When customizing an environment using
ReinforcementLearning.jl, we need to transform the environment using some environment wrappers because a
TabularQApproximator only accepts states of type
Int, as the example code shows:
wrapped_env = ActionTransformedEnv(
state_mapping=s -> s ? 1 : 2,
state_space_mapping = _ -> Base.OneTo(2)
action_mapping = i -> action_space(env)[i],
action_space_mapping = _ -> Base.OneTo(3),
Then what’s the underlying logic of this code? Specifically, why does
state_mapping=s -> s ? 1 : 2 while
action_mapping = i -> action_space(env)[i], which means these two mappings function in opposite directions?

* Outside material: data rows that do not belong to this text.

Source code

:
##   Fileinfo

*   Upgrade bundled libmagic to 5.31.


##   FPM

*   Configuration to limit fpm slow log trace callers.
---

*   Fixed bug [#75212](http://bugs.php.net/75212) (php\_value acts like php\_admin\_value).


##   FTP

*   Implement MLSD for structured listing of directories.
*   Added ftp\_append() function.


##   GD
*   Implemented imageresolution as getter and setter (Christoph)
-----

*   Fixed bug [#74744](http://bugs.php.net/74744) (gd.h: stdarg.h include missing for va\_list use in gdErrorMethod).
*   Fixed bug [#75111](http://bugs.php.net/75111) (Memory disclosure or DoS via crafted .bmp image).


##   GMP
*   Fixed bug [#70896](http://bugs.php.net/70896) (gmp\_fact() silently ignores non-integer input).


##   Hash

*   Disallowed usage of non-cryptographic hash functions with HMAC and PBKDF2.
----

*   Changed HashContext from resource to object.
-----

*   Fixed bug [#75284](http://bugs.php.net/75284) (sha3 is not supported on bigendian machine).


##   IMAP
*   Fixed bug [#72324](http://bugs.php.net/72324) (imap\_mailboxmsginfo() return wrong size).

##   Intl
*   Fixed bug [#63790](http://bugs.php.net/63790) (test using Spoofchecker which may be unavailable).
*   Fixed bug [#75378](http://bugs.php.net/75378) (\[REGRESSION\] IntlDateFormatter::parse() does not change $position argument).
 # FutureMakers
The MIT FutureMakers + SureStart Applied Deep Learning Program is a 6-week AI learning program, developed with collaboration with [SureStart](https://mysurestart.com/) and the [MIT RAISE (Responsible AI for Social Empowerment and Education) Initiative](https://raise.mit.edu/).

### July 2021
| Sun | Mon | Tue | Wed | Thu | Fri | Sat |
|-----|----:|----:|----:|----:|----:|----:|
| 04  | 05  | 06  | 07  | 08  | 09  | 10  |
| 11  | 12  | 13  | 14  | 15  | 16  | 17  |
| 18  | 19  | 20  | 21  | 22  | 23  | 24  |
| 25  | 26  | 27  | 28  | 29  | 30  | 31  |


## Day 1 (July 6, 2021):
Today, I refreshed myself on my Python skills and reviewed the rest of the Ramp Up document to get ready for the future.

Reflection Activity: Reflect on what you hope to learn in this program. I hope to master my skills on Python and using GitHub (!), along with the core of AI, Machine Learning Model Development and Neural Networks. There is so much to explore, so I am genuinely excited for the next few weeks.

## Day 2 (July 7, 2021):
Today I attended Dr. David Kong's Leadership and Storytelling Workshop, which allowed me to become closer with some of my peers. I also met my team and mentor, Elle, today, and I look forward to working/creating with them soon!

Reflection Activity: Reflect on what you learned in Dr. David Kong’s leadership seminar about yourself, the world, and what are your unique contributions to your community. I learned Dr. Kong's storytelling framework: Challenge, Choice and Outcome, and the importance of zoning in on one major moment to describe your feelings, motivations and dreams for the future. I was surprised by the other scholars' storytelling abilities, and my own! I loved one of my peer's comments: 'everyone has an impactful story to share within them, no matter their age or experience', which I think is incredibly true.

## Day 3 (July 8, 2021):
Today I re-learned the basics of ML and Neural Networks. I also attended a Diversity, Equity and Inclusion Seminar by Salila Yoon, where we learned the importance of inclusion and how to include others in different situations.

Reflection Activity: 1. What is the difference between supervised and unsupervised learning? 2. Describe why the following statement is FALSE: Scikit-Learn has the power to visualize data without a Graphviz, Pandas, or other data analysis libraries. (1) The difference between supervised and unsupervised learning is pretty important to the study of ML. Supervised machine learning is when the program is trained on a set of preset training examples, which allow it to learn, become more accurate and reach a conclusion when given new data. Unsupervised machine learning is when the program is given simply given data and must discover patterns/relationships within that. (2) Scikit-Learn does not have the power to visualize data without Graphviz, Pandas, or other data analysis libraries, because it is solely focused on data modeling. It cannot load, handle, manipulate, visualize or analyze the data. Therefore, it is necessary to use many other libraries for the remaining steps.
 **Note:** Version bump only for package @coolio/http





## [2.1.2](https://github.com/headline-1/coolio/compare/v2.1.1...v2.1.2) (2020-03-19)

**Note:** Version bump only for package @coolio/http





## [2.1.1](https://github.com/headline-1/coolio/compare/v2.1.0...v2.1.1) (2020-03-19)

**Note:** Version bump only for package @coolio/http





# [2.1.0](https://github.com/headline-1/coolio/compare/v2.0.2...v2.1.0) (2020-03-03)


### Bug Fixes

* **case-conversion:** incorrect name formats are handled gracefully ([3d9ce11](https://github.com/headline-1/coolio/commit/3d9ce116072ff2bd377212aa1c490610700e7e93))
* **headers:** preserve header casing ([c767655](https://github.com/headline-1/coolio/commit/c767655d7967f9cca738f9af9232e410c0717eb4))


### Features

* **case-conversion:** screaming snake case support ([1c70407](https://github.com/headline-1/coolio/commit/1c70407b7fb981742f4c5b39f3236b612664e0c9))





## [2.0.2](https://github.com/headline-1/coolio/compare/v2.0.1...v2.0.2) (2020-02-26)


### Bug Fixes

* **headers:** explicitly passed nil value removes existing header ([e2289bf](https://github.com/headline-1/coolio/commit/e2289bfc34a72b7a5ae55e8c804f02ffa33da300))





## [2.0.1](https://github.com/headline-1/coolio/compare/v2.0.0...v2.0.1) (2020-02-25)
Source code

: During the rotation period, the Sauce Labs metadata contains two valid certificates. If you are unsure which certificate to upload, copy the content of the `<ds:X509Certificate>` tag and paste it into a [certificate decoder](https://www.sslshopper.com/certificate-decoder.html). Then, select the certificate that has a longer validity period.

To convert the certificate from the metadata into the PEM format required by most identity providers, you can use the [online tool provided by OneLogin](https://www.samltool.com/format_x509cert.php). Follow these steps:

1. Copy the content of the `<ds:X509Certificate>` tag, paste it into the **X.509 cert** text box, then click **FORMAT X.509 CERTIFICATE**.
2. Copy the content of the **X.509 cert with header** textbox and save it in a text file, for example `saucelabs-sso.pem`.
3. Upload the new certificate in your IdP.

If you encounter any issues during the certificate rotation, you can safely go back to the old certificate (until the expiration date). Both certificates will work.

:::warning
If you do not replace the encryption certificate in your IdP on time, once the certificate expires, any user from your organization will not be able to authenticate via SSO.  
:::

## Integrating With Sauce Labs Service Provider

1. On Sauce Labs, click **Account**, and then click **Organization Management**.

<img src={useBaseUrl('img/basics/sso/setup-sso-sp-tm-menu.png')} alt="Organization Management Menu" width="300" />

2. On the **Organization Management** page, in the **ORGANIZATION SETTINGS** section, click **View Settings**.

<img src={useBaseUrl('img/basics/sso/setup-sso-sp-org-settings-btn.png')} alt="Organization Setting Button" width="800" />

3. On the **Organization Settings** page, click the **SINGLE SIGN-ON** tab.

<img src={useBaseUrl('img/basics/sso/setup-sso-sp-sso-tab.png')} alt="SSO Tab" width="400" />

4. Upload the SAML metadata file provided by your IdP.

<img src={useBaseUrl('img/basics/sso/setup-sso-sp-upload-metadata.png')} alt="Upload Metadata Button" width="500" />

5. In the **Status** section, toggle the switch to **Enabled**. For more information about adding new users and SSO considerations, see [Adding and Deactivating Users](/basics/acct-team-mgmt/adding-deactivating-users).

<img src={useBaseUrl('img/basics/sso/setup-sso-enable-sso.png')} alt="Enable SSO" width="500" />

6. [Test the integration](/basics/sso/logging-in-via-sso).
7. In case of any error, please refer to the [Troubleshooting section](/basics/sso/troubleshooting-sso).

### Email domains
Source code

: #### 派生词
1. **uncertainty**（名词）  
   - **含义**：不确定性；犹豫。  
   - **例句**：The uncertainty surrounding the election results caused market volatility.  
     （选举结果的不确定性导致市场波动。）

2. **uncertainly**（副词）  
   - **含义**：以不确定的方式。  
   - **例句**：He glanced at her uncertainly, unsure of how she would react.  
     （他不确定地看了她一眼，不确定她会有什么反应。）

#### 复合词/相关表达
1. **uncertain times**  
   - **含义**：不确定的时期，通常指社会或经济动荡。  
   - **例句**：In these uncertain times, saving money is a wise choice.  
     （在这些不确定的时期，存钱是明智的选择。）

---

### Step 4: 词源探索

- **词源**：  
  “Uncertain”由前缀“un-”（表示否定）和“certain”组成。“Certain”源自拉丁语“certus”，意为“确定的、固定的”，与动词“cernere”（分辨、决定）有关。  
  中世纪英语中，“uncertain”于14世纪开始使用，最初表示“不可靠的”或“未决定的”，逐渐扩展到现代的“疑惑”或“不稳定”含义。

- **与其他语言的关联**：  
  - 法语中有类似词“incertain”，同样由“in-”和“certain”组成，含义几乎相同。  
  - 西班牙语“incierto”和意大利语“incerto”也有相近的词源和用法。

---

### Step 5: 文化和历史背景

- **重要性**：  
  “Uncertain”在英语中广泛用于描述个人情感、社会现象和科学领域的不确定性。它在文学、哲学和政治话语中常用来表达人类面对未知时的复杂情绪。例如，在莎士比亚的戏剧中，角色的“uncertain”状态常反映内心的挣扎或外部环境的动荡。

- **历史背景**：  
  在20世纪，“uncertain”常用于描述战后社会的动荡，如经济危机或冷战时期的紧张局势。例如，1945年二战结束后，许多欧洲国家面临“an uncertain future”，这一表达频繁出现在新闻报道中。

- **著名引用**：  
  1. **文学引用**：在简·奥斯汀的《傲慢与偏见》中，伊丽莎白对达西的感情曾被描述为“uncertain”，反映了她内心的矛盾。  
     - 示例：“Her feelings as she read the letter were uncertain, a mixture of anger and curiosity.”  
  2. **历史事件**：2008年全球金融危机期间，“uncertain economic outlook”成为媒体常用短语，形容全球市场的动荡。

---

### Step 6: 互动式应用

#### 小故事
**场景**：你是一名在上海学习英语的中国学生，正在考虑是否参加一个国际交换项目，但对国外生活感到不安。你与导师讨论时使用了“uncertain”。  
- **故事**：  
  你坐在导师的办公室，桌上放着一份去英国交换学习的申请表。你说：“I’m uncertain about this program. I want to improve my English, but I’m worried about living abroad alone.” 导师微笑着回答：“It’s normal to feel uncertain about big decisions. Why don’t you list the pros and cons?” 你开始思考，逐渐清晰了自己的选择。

Haven’t checked the example you are talking about, but the it seems like
env here is an environment that represent its state as a boolean and its action as one out of three values (I guess it might be (-1, 0, 1), but haven’t check the example so not sure).
To make this into indexes for the Q-table so the agent can easily handle this, we want to convert them to be in the range 1-2 and 1-3.
So the transformations simply acts as a layer to easily define the layer that translates between env and agent representations. When the agent reads a state it is transformed from bool to 1-2, and when it supplies an action as 1-3 it is transformed to whatever the action space is for the env.